While our Parent Centers and participation on Family Action Teams offer families opportunities to be a part of the life of school during the week, Parent College removes the barrier to family participation and engagement for those families that – because of work or other obligations – cannot be on-site during the school day. Parent College meets monthly on Saturdays in each of our three communities from September to April, and is open to all Los Angeles parents, including those outside of the Partnership network.

Workshops are typically led by Partnership teachers and community partners, and focus on how to understand measures of academic progress like report cards, attendance, state test scores, GPA, and district graduation requirements, how to build advocacy and leadership skills, and how to prepare for college, among other topics. In addition to monthly academic workshops, families also participate in University Day, a field trip to a local four-year college or university, where they hear from panels of college advisors and students, learn about campus resources, participate in a tour, and learn about how they can prepare their student for college success. 

Lessons Learned

Family engagement must be integrated with core academic priorities.

We know that family engagement is critical to moving student outcomes. One of the biggest lessons we are learning in this work is that for family engagement to be successful, it must be integrated with schoolwide literacy, math, and culture goals.

Yet we struggle with this because of the way we organize ourselves, with the team that supports Family Engagement living apart from the Academic team. This has had the effect of siloing family engagement in some of the same ways we see in the larger district. We are still learning and working to create a more integrated team that unites family engagement and instructional strategies. 

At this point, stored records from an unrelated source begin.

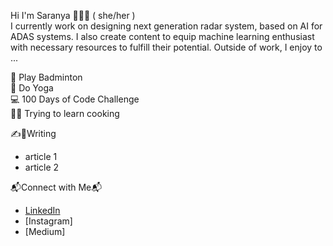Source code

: Hi I'm Saranya 👋👩‍💻 ( she/her )
</br> I currently work on designing next generation radar system, based on AI for ADAS systems. I also create content to equip machine learning enthusiast with necessary resources to fulfill their potential. Outside of work, I enjoy to ...

🏸 Play Badminton
</br>🧘 Do Yoga
</br>💻 100 Days of Code Challenge
</br>👩‍🍳 Trying to learn cooking


✍️📝Writing
  * article 1
  * article 2

📬Connect with Me📬
  * [LinkedIn](https://www.linkedin.com/in/ch-saranya/)
  * [Instagram]
  * [Medium]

Awareness and recognition of community-level barriers are central to the work.

We know that racism, inequity, and related majority-minority stereotypes are historically rooted in the high-need, urban communities we serve and that communities have experienced generations of fear and distrust with respect to schools and to one another.

We have had our own blindspots and overlooked barriers to family and community engagement, such as the timing of events and issues of language justice, which we now work to intentionally address.

A vision for family engagement must be developed alongside families.

In a case study of our Family Engagement model, we learned that though the Partnership holds a vision for strategic and meaningful family engagement work, our vision and approach has not been evenly adopted by all school sites and staff. We are working to fix this by establishing a broader, more inclusive vision that all families support. This involves us doing a better job of designing intentional strategies for building solidarity across racial groups – including coalition building between black and brown communities and having staff that are representative and capable of building solidarity between racial groups. It also requires that we shift our practice away from working for communities and instead work with and alongside them in a way that recognizes the assets our communities already have.

Parent College has increased ownership of family engagement at school sites.

Parent College does more than support parents and families to build their knowledge of the education system and the ways they can support their child’s path to college. It also builds the capacity of teachers to lead family engagement work back at their schools. While family engagement is a known factor linked to student academic success, intentional professional development and training on family engagement is not a standard part of professional development for educators. Our model is one in which Parent College instructors, through their training and experience, become champions for family engagement at their school sites.